* **What to work on**: Take the data below and copy exactly the lines starting at the one with "hfov_deg: 69.4" and finishing at the one with "focal_mm: 4.5", both included.
Start of Extracted records
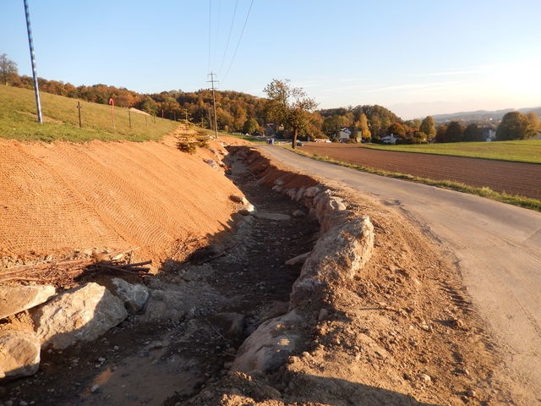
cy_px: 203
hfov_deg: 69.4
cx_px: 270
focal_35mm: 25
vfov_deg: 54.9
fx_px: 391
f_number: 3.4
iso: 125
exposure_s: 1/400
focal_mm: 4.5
End of Extracted records
Start of Extracted records
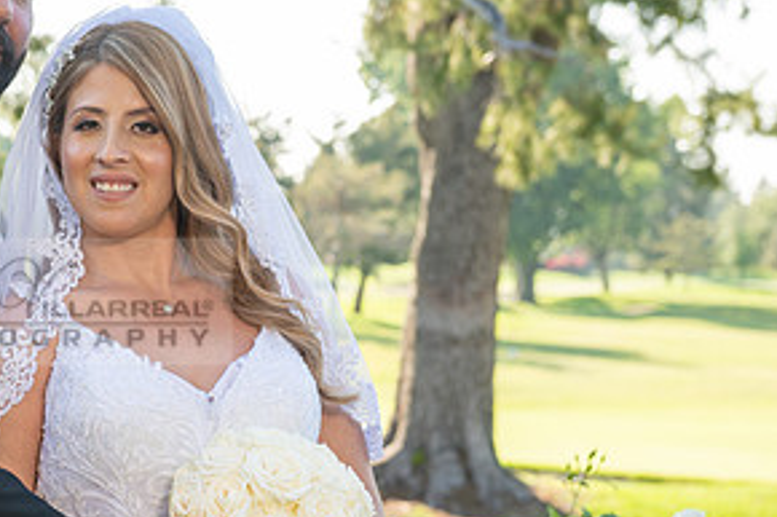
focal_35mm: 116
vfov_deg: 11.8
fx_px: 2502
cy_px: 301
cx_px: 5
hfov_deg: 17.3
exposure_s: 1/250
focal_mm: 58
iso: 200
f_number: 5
End of Extracted records
* **Answer to the problem**:
hfov_deg: 69.4
cx_px: 270
focal_35mm: 25
vfov_deg: 54.9
fx_px: 391
f_number: 3.4
iso: 125
exposure_s: 1/400
focal_mm: 4.5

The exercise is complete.